The EU’s financial regulators announced the release of the results of the “Fit-For-55” climate stress test, examining the resilience of banks, investment funds and the pension and insurance sectors to the transition to a low carbon economy.
The stress test found that while transition risks alone are unlikely to threaten financial stability, the sector could see substantial losses and disruption in some scenarios, leading the regulators to call for “a coordinated policy approach to financing the green transition and the need for financial institutions to integrate climate risks into their risk management in a comprehensive and timely manner.”
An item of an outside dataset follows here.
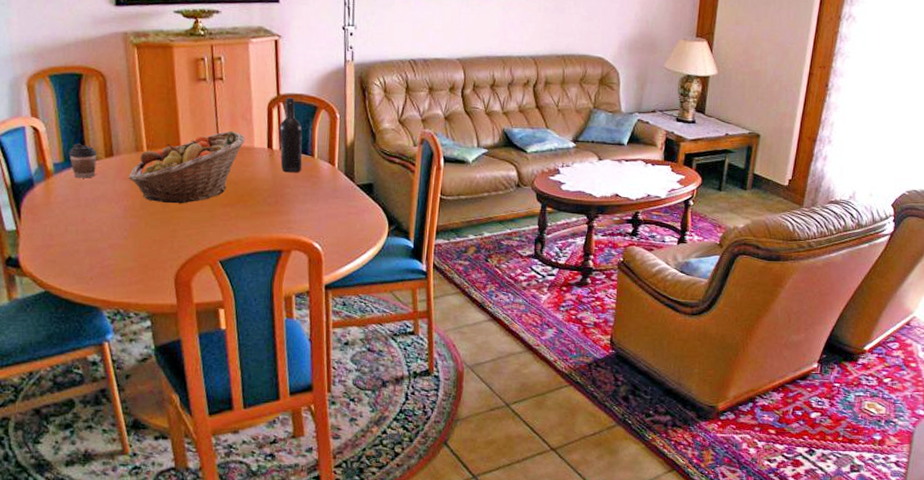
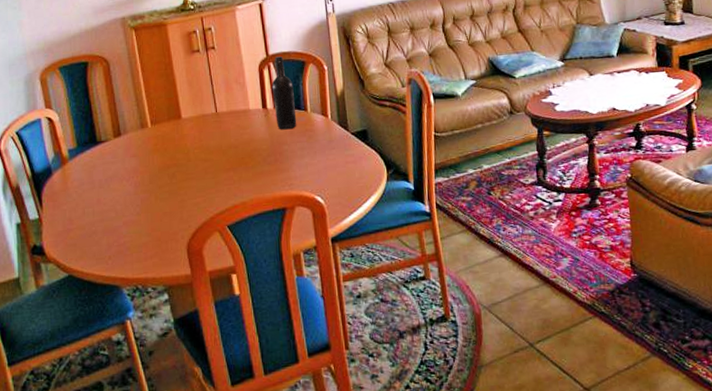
coffee cup: present [68,144,97,178] -> none [81,128,107,161]
fruit basket: present [129,131,246,204] -> none [137,96,241,175]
The report by Europe’s three primary financial regulatory agencies, the European Supervisory Authorities (ESAs) – which include The European Banking Authority (EBA), The European Insurance and Occupational Pensions Authority (EIOPA), and The European Securities and Markets Authority (ESMA) – follows a request by the European Commission in 2023 for the regulators to carry out a comprehensive system-wide analysis of the financial sector’s resilience to climate-related risks, and its ability to facilitate financing for Europe’s green transition under stress scenarios, with a specific focus on the impact of the EU’s 2030 goal to reduce greenhouse gas emissions by at least 55% by 2030, or its “Fit-For-55” strategy.
The stress test examined 3 scenarios, including a baseline scenario in which the implementation of the “Fit-for-55” package progresses as planned, a “Run on Brown” adverse scenario in which market participants suddenly negatively reassess transition risks in the form of a confidence shock and resulting in a selloff of carbon intensive assets, and a “Run on Brown” scenario amplified by other standard macro-financial stress factors.
The analysis found that the first “Run on Brown” scenario would have only a limited impact on the financial system, with the most significant losses in the investment fund sector at 11.2% of starting point exposures when modelling includes contagion and amplification effects across firms and sub-sectors of the financial system. The adverse scenario coupled with macro stress factors, however, “could disrupt the evolving transition and substantially increase financial institutions’ losses, thereby impairing their financing capacity,” according to the ESAs, with the investment fund sector again seeing the heaviest losses at 25%. According to the ESA’s investment funds suffer the worst losses as they are most exposed to market risk.
Overall, under the most adverse scenarios, the stress test estimated “first-round” losses assessing only individual sector vulnerabilities of approximately €3.9 trillion across the financial system, and additional losses of €1.2 trillion when considering contagion effects across the system.